HOW TO COMPLETE THIS TASK:
Please copy out every line of the listing below in which the word "knee" appears.
_ _ _ _ _ _ _
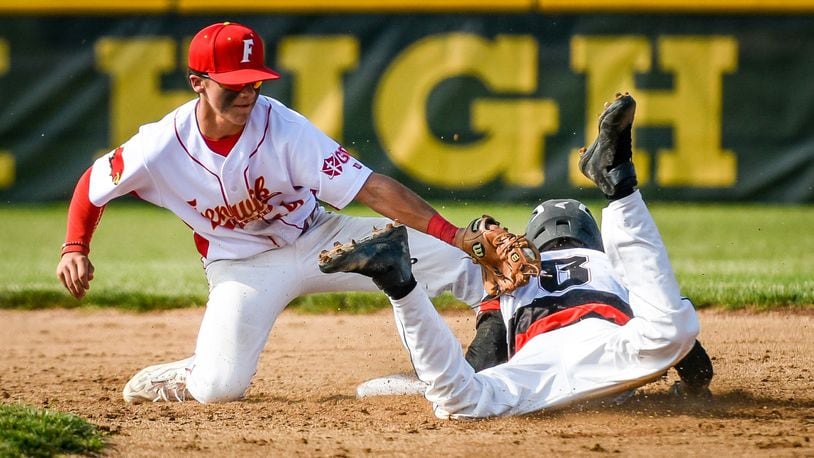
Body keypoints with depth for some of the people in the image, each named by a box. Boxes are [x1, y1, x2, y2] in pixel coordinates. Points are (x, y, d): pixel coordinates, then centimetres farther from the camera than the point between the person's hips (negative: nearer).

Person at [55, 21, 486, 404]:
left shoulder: (284, 129, -25)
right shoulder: (162, 146, -21)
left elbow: (373, 189, -30)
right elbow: (93, 185, -1)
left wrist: (456, 237, -38)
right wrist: (74, 249, -17)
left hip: (314, 239, 0)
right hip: (240, 264, 0)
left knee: (458, 262, -15)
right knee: (219, 388, -19)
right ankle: (185, 375, 17)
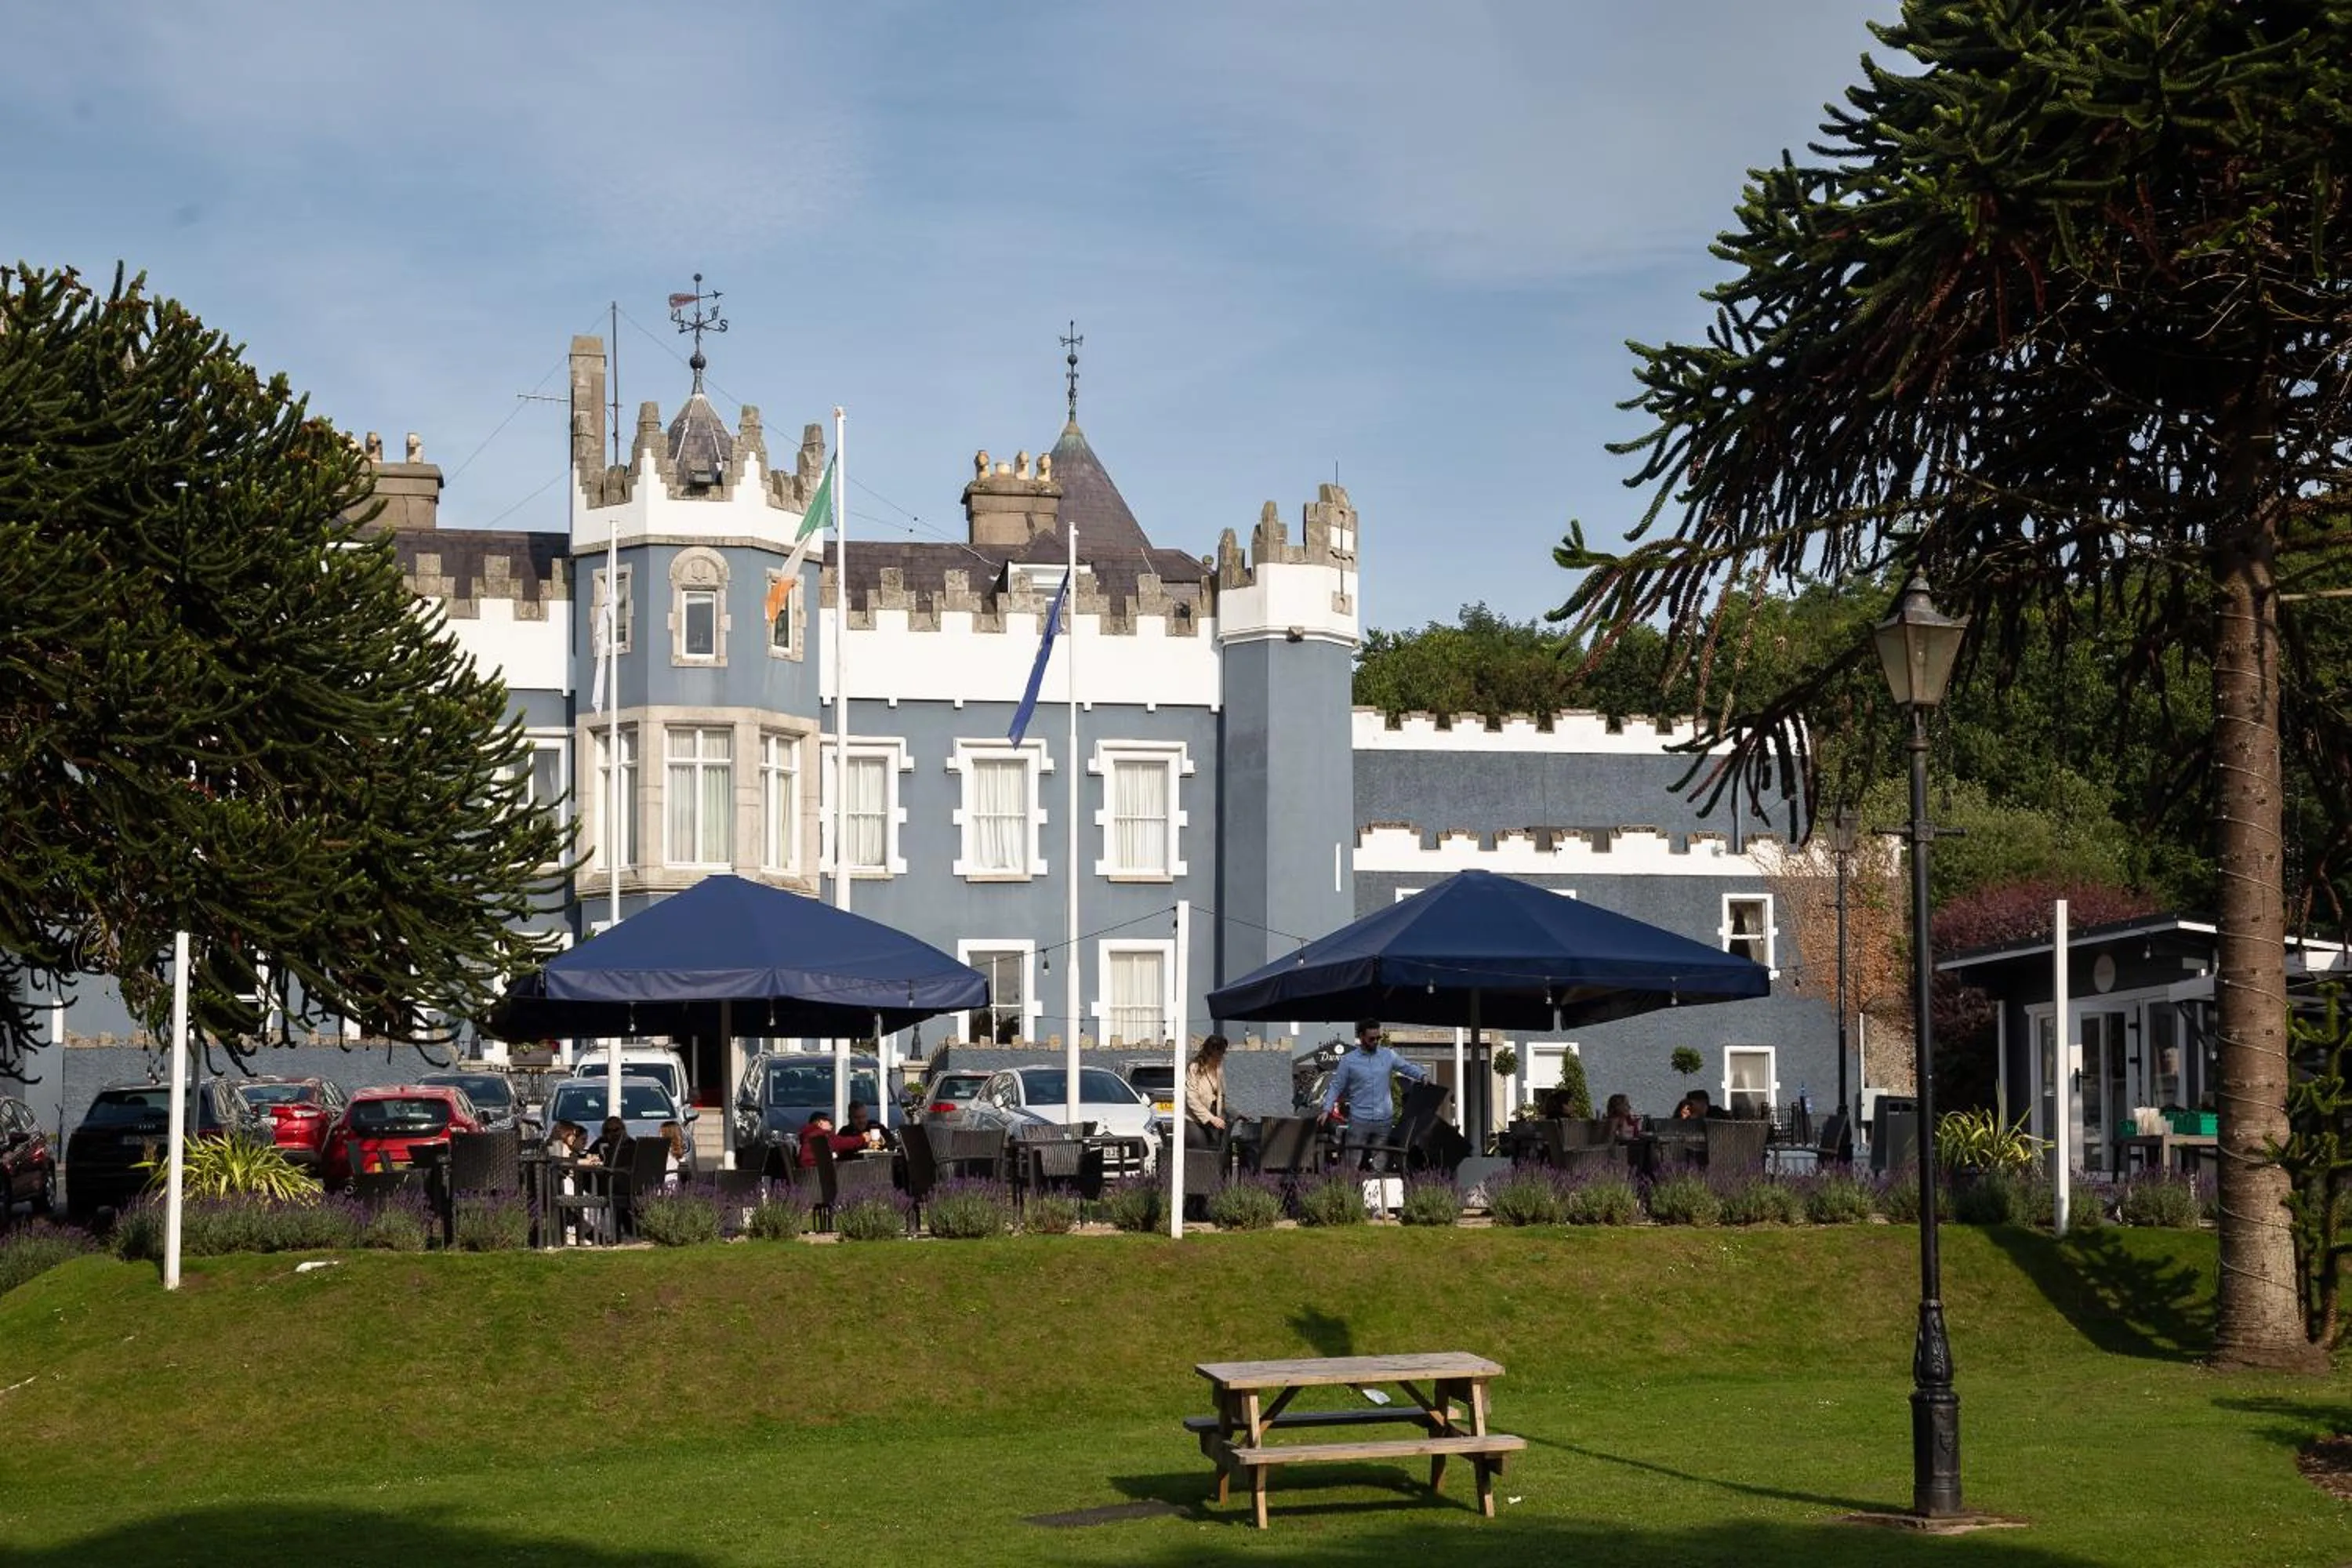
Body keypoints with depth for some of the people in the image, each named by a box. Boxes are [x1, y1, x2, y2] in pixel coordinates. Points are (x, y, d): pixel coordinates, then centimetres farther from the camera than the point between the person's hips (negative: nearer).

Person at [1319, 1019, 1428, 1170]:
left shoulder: (1388, 1055, 5)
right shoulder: (1348, 1060, -2)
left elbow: (1407, 1067, 17)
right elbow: (1336, 1087, 2)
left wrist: (1422, 1076, -2)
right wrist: (1326, 1109, -8)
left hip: (1384, 1120, 2)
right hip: (1359, 1120, -2)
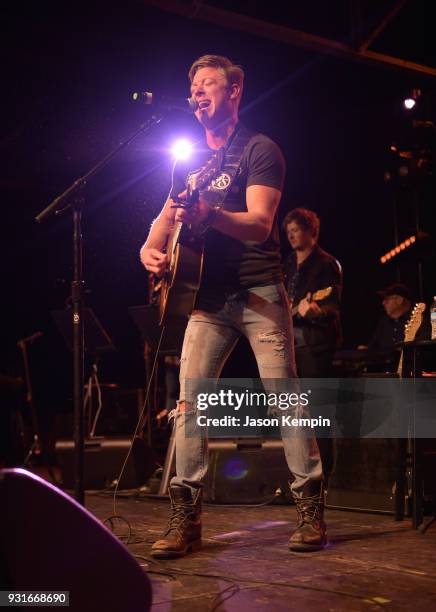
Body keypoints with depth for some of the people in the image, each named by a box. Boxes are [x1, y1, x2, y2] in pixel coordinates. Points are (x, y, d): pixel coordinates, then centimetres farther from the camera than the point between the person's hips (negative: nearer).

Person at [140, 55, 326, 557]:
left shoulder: (259, 149, -3)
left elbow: (260, 225, -17)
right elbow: (166, 216, 17)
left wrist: (209, 216, -37)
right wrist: (150, 248, -6)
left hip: (259, 292, -5)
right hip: (207, 295, 5)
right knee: (190, 399, -5)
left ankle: (311, 509, 4)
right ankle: (185, 519, -1)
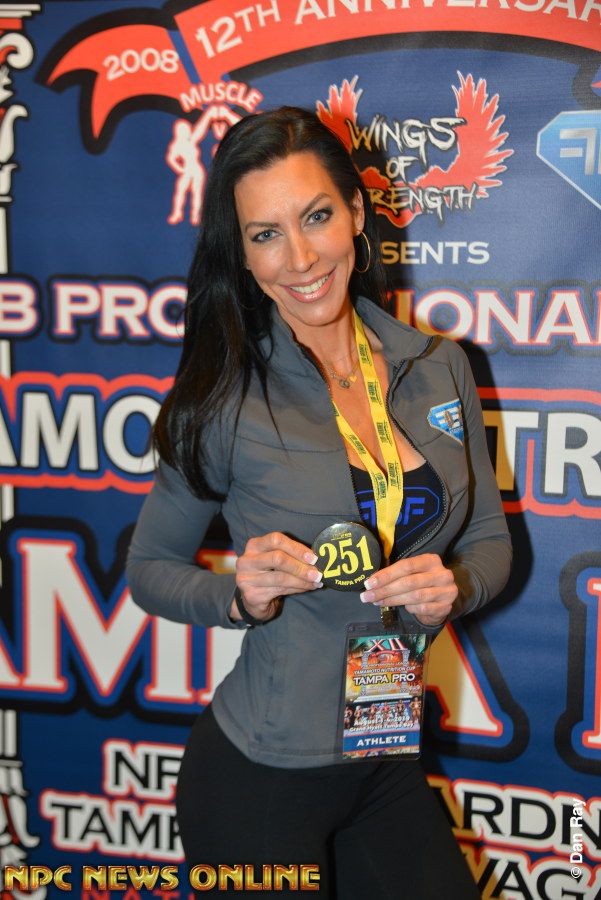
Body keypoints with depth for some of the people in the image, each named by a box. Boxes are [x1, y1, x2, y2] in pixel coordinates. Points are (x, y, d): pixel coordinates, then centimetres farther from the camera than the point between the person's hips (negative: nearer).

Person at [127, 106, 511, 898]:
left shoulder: (439, 368, -2)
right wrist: (241, 595, -21)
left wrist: (452, 586, -14)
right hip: (259, 776, -4)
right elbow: (150, 568, -2)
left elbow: (490, 540, 7)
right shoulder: (227, 402, -13)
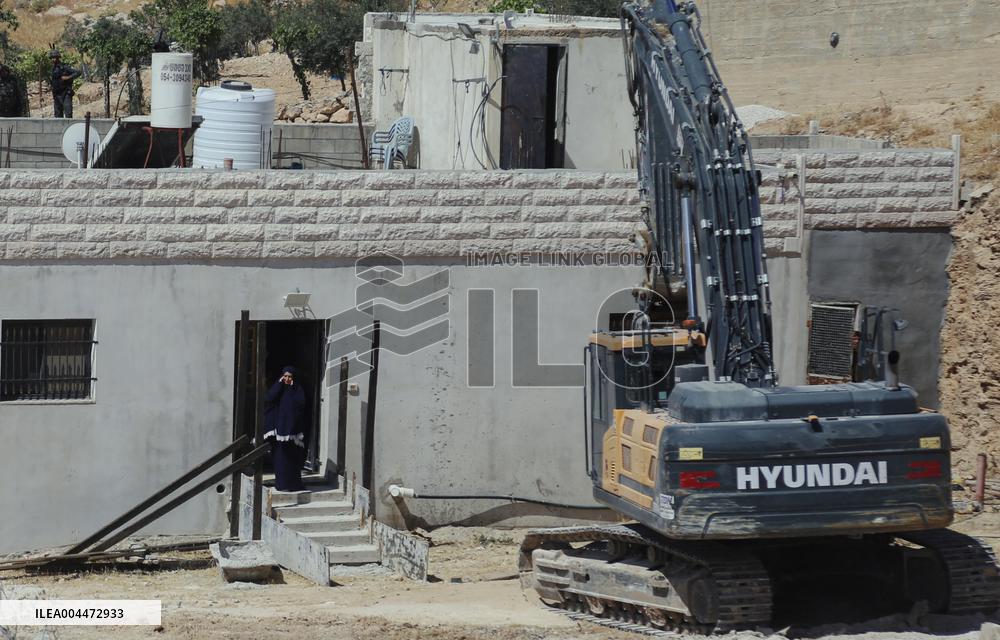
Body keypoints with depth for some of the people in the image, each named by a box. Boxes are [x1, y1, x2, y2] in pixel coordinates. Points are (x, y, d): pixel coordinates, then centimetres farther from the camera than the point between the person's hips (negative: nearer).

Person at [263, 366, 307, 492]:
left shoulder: (297, 389, 4)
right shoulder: (277, 388, 9)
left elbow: (300, 403, -13)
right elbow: (269, 399, -10)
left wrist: (292, 389, -10)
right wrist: (280, 384, -8)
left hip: (293, 427, -2)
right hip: (279, 426, 2)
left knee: (292, 456, -2)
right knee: (280, 456, -1)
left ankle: (294, 483, 3)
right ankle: (282, 483, 2)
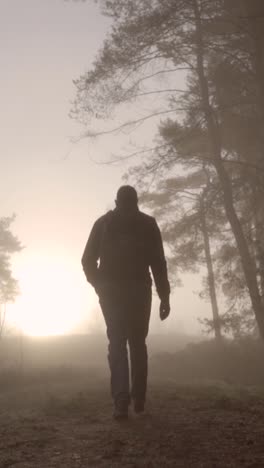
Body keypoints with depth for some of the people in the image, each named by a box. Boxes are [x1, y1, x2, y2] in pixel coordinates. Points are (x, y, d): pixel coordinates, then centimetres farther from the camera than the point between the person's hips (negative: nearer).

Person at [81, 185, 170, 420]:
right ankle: (139, 399, 11)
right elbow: (158, 262, -2)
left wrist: (99, 285, 21)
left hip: (111, 291, 0)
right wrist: (164, 296, 0)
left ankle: (121, 401, -12)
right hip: (139, 290, 0)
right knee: (138, 343, 12)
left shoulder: (103, 223, 9)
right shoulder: (148, 223, 7)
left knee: (117, 343, 2)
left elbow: (88, 260, 5)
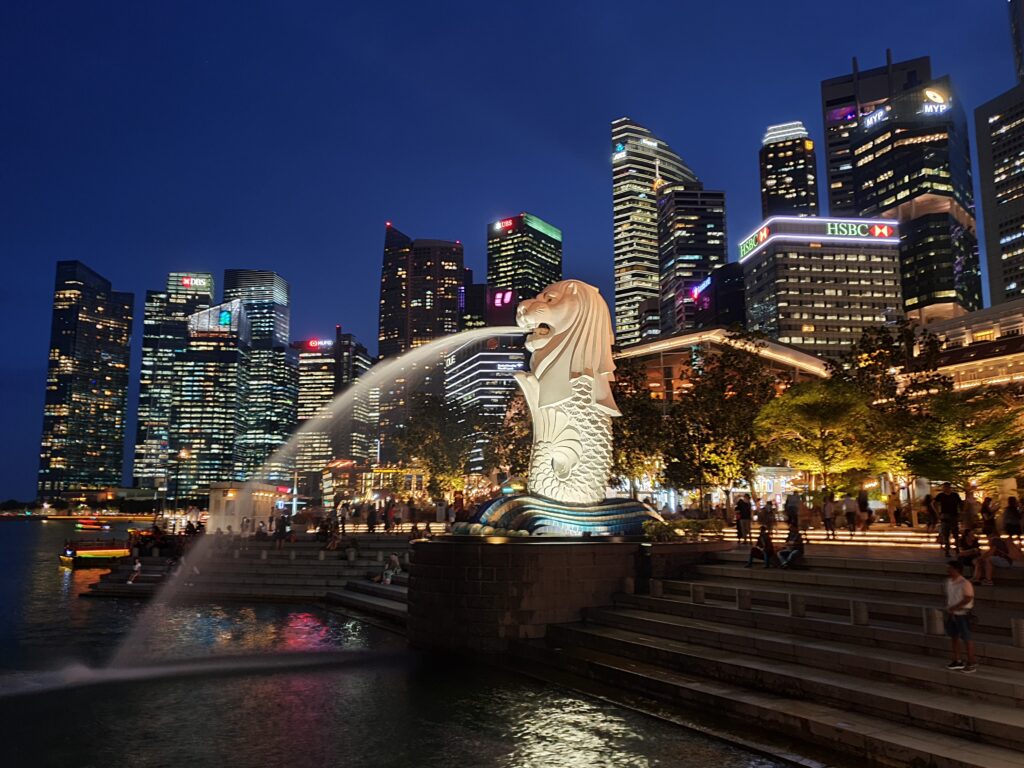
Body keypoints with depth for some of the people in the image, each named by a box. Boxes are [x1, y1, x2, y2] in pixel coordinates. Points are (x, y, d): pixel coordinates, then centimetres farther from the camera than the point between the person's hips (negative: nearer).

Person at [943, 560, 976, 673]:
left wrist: (953, 608, -23)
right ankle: (957, 660, 27)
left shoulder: (965, 583, -19)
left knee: (966, 638, 1)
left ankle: (971, 663, 12)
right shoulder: (948, 582, 4)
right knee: (953, 637, 14)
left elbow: (968, 599, -23)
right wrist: (948, 609, 3)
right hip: (951, 614, 8)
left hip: (962, 614, -8)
_ _ _ _ _ _ _
TASK RESULT:
left knee: (458, 262, -15)
right knee: (219, 388, -19)
right knee: (190, 399, -5)
left knee: (292, 456, -2)
right knee: (280, 456, -1)
right knee: (138, 343, 12)
left knee: (117, 343, 2)
left knee: (966, 638, 1)
right knee: (953, 637, 14)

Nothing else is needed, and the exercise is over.